Timer or Alarm Apps? 6
I try to avoid ranting here and post articles when I’ve found a solution, not just a place to complain.
Today I need a timer/alarm app. These are common on Maemo, Android and I suspect other portable devices. I need finer control than a minute, so a calendar or cron entry aren’t viable solutions.
This seems like a very common need for users – get my attention in 2 or 12 or 55.3 minutes. That’s what I need too. It needs to be second accurate and should be built-into the clock app in a dock.
- cooking timers
- phone call reminder – suppose you want to be exactly on-time for a job phone interview?
- switch task reminder
You get the idea.
Attention
The alarm needs to get my attention – sound and/or visual. Making all my app windows disappear and showing the alarm would be ideal for me. THAT would get my attention. I often don’t have any audio devices connected to my desktop, so audio only won’t work for me.
Part of Other Applet
It would be great if it were part of the panel clock app for whatever DE (or not) that I’m using.
Multiple Active Timers
It would also be good if more than one timer could be active at once. Sometimes I’m cooking 3-5 things.
Saved Timers
It would be great if timers could be saved. I can’t think of a reason to limit this number, but just be able to display the list by amount of time OR by alphabetical name.
My Failed Research
A few links (some old):
It can’t be this hard to find and someone else must have already made an app like this.
Other choices?
interested in an answer to this
best i could google was this win/osx app which obviously doesn’t meet your ui-specific reqs but has everything else:
sonoragraphics.com/timer.html
So in my frustration, I clearly left out that I run Ubuntu Server with an LXDE or raw WM on top. Ooops. I’m embarrassed.

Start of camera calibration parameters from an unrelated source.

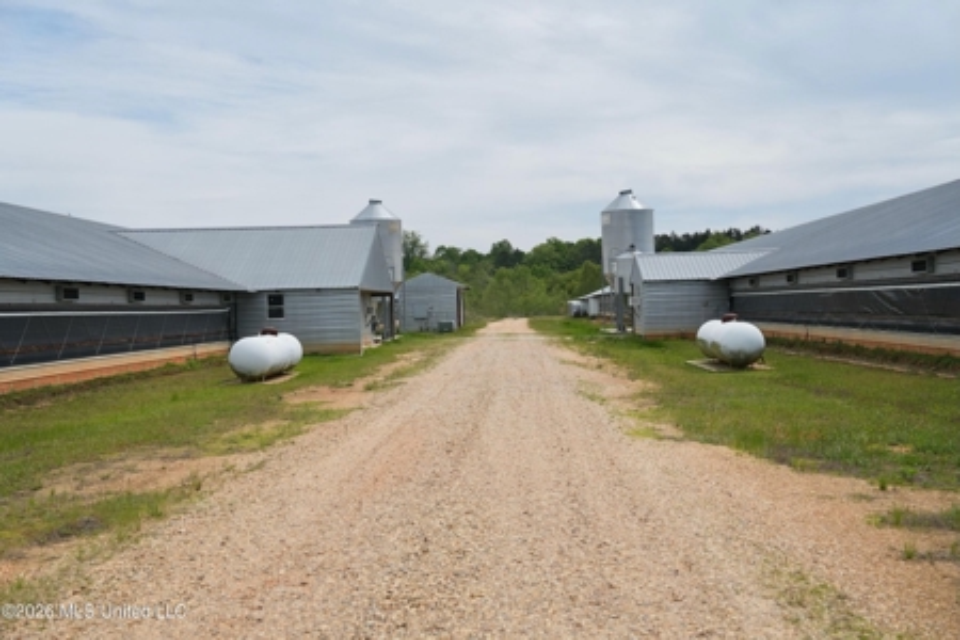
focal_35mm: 43
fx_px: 1147
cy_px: 320
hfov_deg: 45.4
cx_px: 480
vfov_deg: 31.2
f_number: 4
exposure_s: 1/4000
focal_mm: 43
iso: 400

Microsoft-Windows and OSX solutions don’t help me – they are the wrong OS.
I did find use ‘sanduhr’ today – a slightly interesting timer GUI, but not quite what I want. The Maemo app, eggtimer, is what I have in mind.

Plug:
I was in a similar situation about a year ago when I switched to wmii. I ended up writing my own command line timer application in Python. I still have work to do on it (e.g: command line options, config file, documentation), but you may like it. I personally use it for short tasks like laundry.
https://github.com/matcatc/Timer
Feel free to contact me at matcatprg AT yahoo DOT com. Let me know if you’d like me to prioritize polishing it up (especially the documentation.)
While it’s not optimal, I schedule a ‘speaker-test -c 5’ using at but since you don’t use an audio device all the time it will not be useful to you.
There are gnome-shell and XFCE applets, can you use the XFCE one with LXDE? I am not sure.
picked up on it, hence the ui comment!
i have a wall mounted hp ultraslim running debian for tv, music and pulling recipes while i cook. would love a solution that would run on this as i have a smaller kitchen – cutting back on whats in my workspace is a big deal.
as it stands im currently using a couple polder 3 in 1 timers which i recommend should you give up: cooking.com/products/shprodde.asp?SKU=159438
Some great ideas guys! Thanks.
@Matthew, you actually reminded me of a perl script I’d written in the ’90s that does timing and sounds an alarm at the end, but python will be preferred by some others. I need something with both visual AND audio alarming.
Getting my attention is not easy. Multiple VMs running on multiple different physical computers and sometimes multiple GUI VMs. There’s only a single KVM, so the computer running the VM with a timer GUI may not be on the screen and the speakers may not be connected, powered on or audio device may not have been attached to the VM. Often, VMs usually make my life easier, but not in this situation.
I already use timers on the stove and on microwaves … the issue here is the timers in the kitchen can’t be heard from the home office. Perhaps I just need another analog kitchen timer in the office? There is a risk – I often forget to set it since the walk leaves lots of time for distractions in the 20-40 seconds it takes to get there.
That’s the issue with using a timer on a tablet or N800. It isn’t usually in the place I need it. Those devices are spread around the house for other uses and don’t sit in the office.
For today, the best answer is to modify that perl script to minimize all windows, display an image and play a sound file loudly. It takes an input like hh:mm:ss already. Actually, it is a pretty trivial script. I just need to figure out the CLI way to minimize all windows. The other alarms are easy.